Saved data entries
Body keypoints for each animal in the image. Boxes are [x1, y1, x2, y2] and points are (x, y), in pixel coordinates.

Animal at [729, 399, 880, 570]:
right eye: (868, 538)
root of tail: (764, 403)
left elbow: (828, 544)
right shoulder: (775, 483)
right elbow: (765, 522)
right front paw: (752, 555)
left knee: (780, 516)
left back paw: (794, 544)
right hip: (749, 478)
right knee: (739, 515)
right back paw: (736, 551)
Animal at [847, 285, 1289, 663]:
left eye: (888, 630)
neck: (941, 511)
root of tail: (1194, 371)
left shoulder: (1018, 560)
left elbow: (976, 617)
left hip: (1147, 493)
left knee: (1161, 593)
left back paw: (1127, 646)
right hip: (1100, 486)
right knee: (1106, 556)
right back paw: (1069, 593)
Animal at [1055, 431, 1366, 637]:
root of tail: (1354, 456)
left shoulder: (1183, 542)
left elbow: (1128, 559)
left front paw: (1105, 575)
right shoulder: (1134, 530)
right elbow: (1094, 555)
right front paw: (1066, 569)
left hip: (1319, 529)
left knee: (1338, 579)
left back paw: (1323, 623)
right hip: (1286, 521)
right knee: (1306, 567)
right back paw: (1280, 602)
--
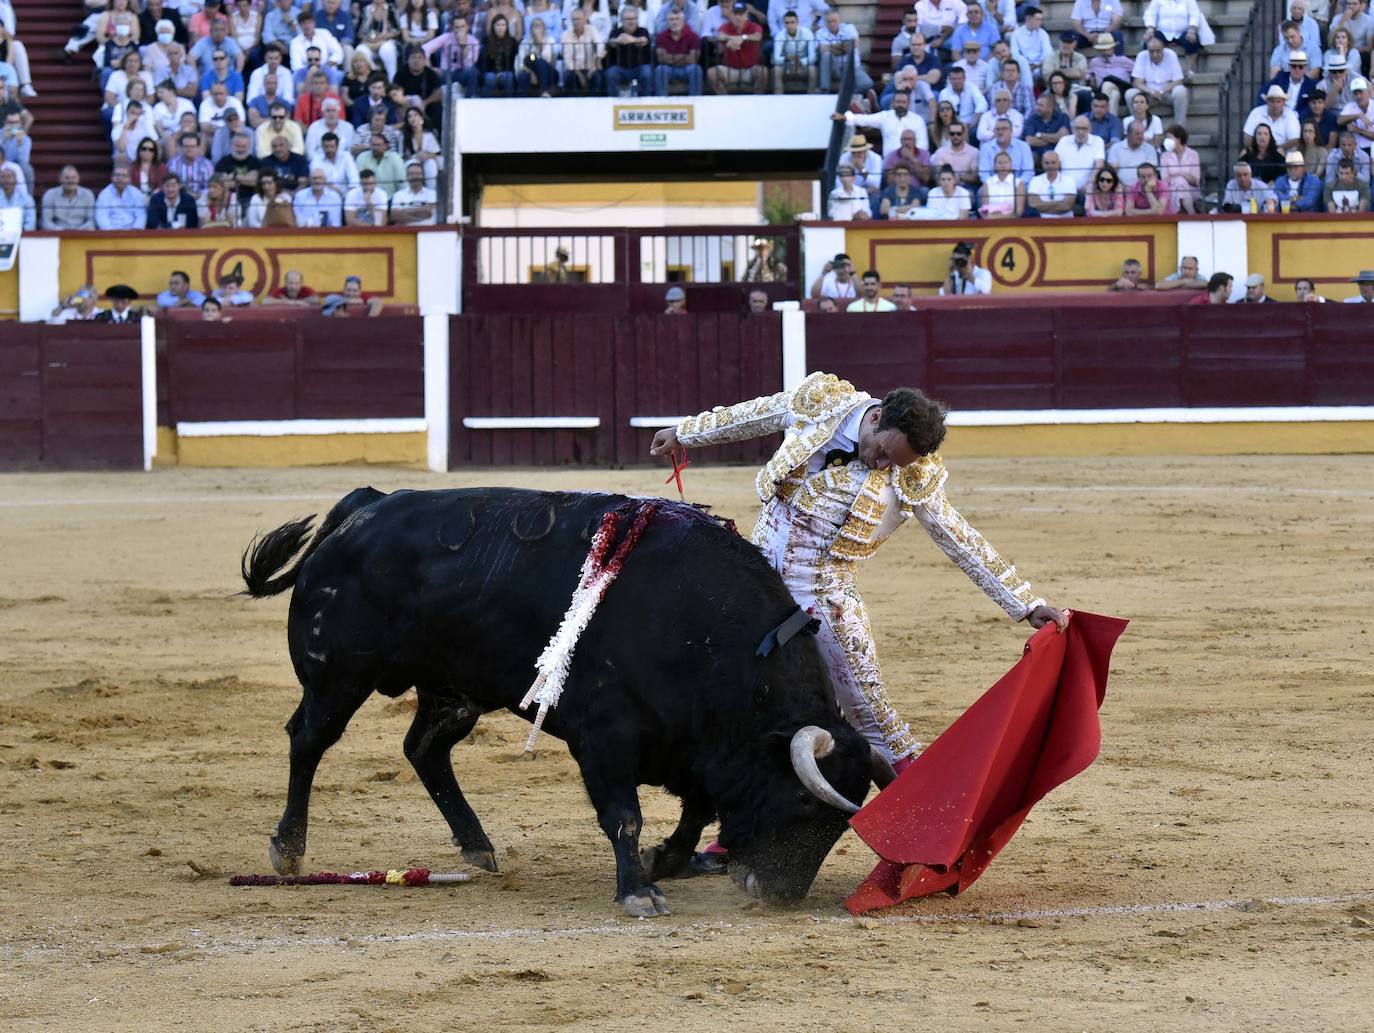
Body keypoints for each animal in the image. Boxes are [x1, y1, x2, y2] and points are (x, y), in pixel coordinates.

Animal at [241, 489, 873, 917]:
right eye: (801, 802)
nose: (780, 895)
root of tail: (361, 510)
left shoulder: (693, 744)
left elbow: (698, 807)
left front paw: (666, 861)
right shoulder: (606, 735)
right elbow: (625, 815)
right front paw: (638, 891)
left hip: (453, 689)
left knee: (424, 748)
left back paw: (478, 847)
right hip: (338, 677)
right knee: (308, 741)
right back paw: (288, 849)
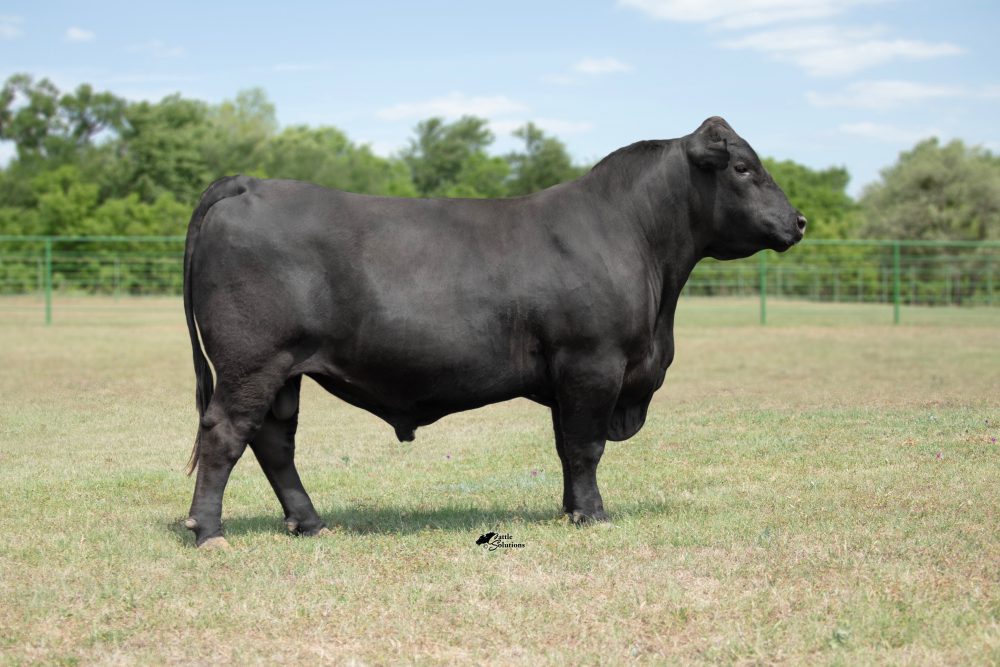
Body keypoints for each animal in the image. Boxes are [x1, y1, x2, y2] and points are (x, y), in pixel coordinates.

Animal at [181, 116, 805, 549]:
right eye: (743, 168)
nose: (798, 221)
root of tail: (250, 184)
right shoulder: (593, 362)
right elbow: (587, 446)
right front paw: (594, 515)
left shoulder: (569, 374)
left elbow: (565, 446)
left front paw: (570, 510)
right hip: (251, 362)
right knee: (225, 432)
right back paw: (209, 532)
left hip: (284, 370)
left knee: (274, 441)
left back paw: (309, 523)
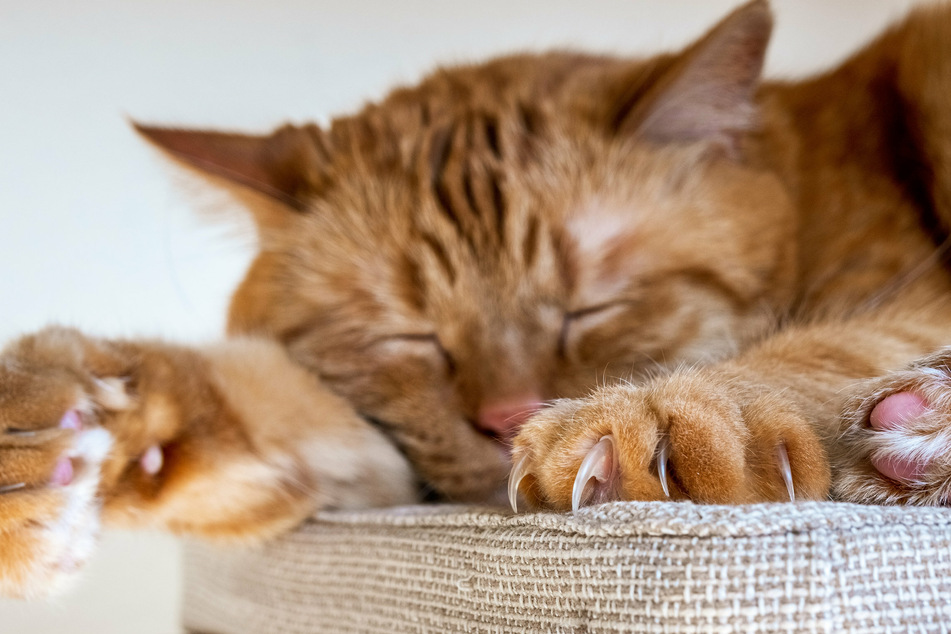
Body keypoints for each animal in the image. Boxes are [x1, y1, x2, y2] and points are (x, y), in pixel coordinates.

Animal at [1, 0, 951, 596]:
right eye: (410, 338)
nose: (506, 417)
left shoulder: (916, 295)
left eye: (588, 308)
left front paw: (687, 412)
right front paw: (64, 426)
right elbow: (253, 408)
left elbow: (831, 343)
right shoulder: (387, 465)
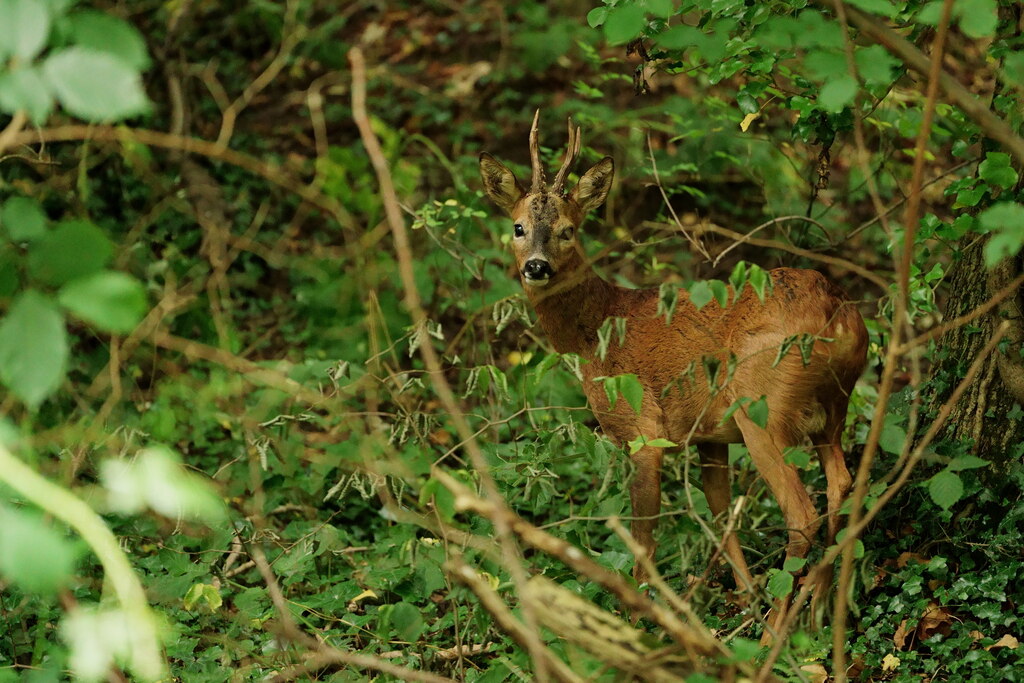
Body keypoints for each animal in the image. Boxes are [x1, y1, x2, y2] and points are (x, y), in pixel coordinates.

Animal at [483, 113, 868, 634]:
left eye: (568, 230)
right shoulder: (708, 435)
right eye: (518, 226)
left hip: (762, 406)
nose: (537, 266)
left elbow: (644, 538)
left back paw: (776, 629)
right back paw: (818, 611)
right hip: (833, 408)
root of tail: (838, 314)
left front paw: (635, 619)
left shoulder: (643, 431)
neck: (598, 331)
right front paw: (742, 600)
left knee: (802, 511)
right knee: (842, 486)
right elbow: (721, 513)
...
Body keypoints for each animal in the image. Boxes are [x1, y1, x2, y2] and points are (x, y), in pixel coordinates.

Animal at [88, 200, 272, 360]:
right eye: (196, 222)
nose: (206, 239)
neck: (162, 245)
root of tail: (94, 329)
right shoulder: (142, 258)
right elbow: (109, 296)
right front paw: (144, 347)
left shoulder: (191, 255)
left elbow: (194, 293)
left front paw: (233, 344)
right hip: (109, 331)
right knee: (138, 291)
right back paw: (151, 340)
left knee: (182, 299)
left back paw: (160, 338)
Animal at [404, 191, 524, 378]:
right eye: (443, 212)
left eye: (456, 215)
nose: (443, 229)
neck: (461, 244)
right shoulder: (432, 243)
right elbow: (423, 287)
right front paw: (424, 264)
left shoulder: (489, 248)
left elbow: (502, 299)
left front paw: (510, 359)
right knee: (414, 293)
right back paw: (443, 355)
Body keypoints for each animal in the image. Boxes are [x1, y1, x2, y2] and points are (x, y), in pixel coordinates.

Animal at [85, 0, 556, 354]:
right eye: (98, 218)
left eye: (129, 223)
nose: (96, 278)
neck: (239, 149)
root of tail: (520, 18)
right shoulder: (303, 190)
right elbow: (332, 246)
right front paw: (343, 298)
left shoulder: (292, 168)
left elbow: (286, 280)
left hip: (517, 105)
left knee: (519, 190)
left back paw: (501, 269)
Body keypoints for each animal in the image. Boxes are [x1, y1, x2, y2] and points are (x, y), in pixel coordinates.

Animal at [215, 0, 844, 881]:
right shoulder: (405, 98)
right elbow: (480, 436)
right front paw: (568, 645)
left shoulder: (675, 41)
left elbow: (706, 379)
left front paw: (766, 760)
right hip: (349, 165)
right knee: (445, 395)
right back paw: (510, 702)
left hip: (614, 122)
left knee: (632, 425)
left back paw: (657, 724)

*To do*: Starting at the line with "right elbow: (253, 408)" in the entries above, write out every line exactly until the line with "right shoulder: (708, 435)" has been written. Include no pictures and nothing more.

*Completed exercise*:
right elbow: (253, 408)
left elbow: (831, 343)
right shoulder: (387, 465)
Body keypoints for each animal in the image. Boxes are [x1, y1, x2, y2] and points are (x, y), in pixel coordinates.

Animal at [483, 113, 868, 634]:
left eye: (568, 230)
right shoulder: (708, 435)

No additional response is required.